RADARBANJARMASIN.JAWAPOS.COM, Jakarta – Universitas Lambung Mangkurat (ULM) kembali dipercaya menjadi perguruan tinggi penyelenggara program beasiswa Pengembangan Sumber Daya Manusia Perkebunan Kelapa Sawit (SDM PKS) tahun 2026.
Kepercayaan tersebut diberikan Badan Pengelola Dana Perkebunan (BPDP) melalui kerja sama dengan Program Studi Agroekoteknologi Fakultas Pertanian ULM. Penandatanganan perjanjian kerja sama berlangsung di Jakarta, Selasa (1/9).
Tahun 2026 menjadi tahun kedua bagi Prodi Agroekoteknologi Fakultas Pertanian ULM dalam mengemban amanah sebagai mitra penyelenggara beasiswa SDM PKS.
Pada tahun ini, ULM mengelola pendanaan beasiswa sebesar Rp14.586.999.000 yang dialokasikan untuk 60 mahasiswa terpilih yang akan menempuh pendidikan di bidang kelapa sawit.
Dekan Fakultas Pertanian ULM, Prof. Ir. Akhmad Rizalli Saidy, S.P., M.Ag.Sc., Ph.D., menyampaikan rasa syukur dan bangganya atas kembali dipercayanya ULM sebagai mitra penyelenggara program tersebut.
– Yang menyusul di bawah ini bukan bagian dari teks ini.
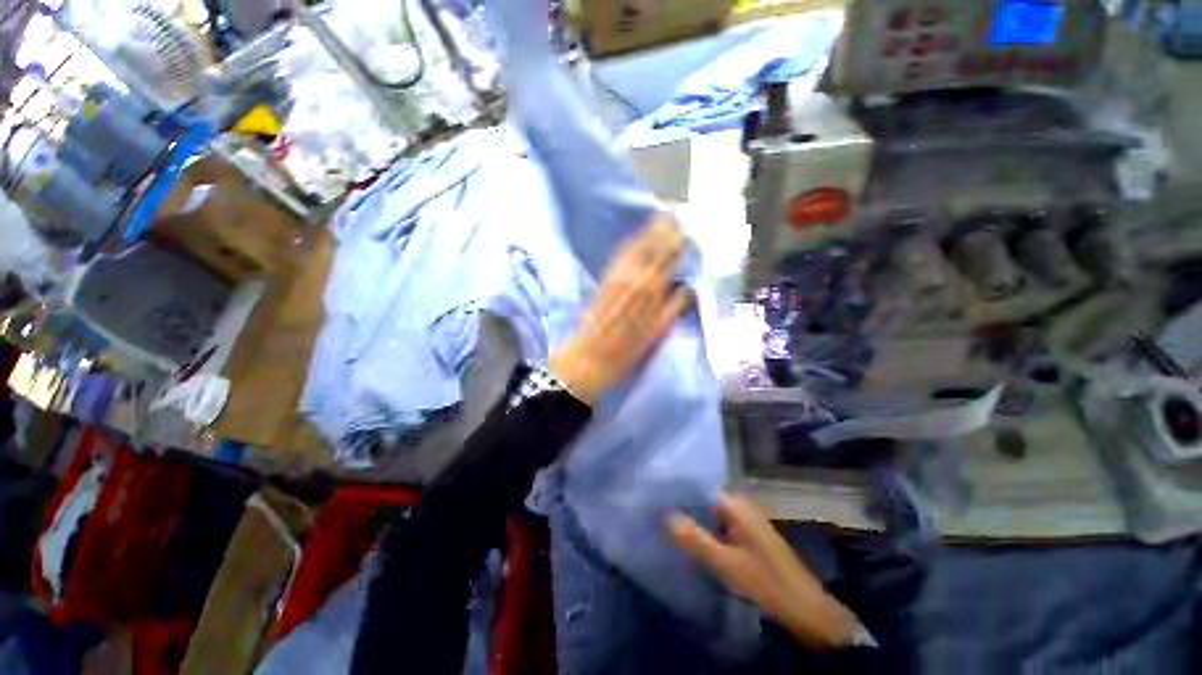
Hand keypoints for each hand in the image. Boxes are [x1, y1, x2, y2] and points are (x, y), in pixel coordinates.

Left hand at [550, 214, 692, 402]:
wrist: (589, 357)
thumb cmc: (625, 351)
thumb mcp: (657, 334)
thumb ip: (673, 307)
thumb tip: (686, 286)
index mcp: (651, 292)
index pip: (670, 259)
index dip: (680, 242)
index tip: (691, 229)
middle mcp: (635, 279)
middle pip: (654, 247)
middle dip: (667, 228)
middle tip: (679, 211)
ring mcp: (617, 277)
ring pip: (638, 247)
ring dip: (651, 229)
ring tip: (663, 214)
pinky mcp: (604, 280)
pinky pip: (620, 256)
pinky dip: (631, 242)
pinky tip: (637, 235)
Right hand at [669, 493, 866, 648]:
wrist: (809, 612)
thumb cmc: (768, 583)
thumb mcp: (727, 563)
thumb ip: (696, 539)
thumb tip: (664, 515)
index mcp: (738, 506)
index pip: (701, 488)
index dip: (679, 491)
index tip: (656, 495)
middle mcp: (742, 508)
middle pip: (705, 501)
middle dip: (684, 507)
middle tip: (656, 511)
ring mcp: (747, 523)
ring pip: (712, 516)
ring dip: (694, 521)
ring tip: (666, 524)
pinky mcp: (749, 539)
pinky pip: (721, 528)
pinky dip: (706, 533)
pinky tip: (690, 542)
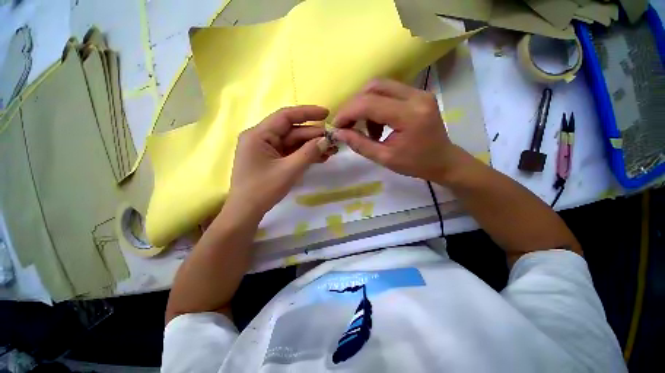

Menurutnya, kepercayaan pada tahun kedua menunjukkan bahwa Fakultas Pertanian ULM dinilai memiliki komitmen dalam mencetak sumber daya manusia perkebunan yang kompeten.
“Kepercayaan di tahun kedua ini membuktikan bahwa Fakultas Pertanian ULM dinilai sukses dan memiliki komitmen tinggi dalam mencetak kader perkebunan yang kompeten,” ujarnya.
Ia menambahkan, kolaborasi dengan BPDP menjadi bagian dari kontribusi ULM dalam memperluas kesempatan memperoleh pendidikan tinggi berkualitas sekaligus menyiapkan SDM unggul yang mampu memperkuat sektor perkebunan kelapa sawit Indonesia.
Program beasiswa SDM PKS 2026 merupakan bagian dari program nasional yang diinisiasi BPDP untuk mendukung pengembangan sumber daya manusia perkebunan kelapa sawit.
Tahun ini, sebanyak 42 lembaga penyelenggara pendidikan tinggi di seluruh Indonesia digandeng untuk mendukung program tersebut. ULM menjadi salah satu perguruan tinggi yang berperan dalam penyelenggaraan program di Kalimantan Selatan.
Ketua Jurusan Agroekoteknologi ULM, Dr. Untung Santoso, S.Si., M.S., memastikan kesiapan akademik dan fasilitas penunjang untuk menyambut 60 mahasiswa penerima beasiswa.
“Secara kurikulum, materi pembelajaran hingga fasilitas praktikum lapangan, Jurusan Agroekoteknologi ULM telah siap 100 persen,” katanya.
Ia menjelaskan, ekosistem pembelajaran dirancang agar mahasiswa tidak hanya menguasai teori, tetapi juga memiliki keterampilan praktis yang dibutuhkan di lapangan.
“Kami ingin memastikan mereka lulus sebagai profesional kelapa sawit yang tangguh dan adaptif terhadap tantangan teknologi masa depan,” tegasnya.
Kerja sama tersebut diharapkan dapat menjawab kebutuhan industri kelapa sawit nasional terhadap tenaga ahli muda yang inovatif, memiliki wawasan keberlanjutan, serta berintegritas.
Melalui program ini, ULM turut berkontribusi dalam menyiapkan SDM perkebunan yang mampu mendukung keberlanjutan dan daya saing industri kelapa sawit Indonesia.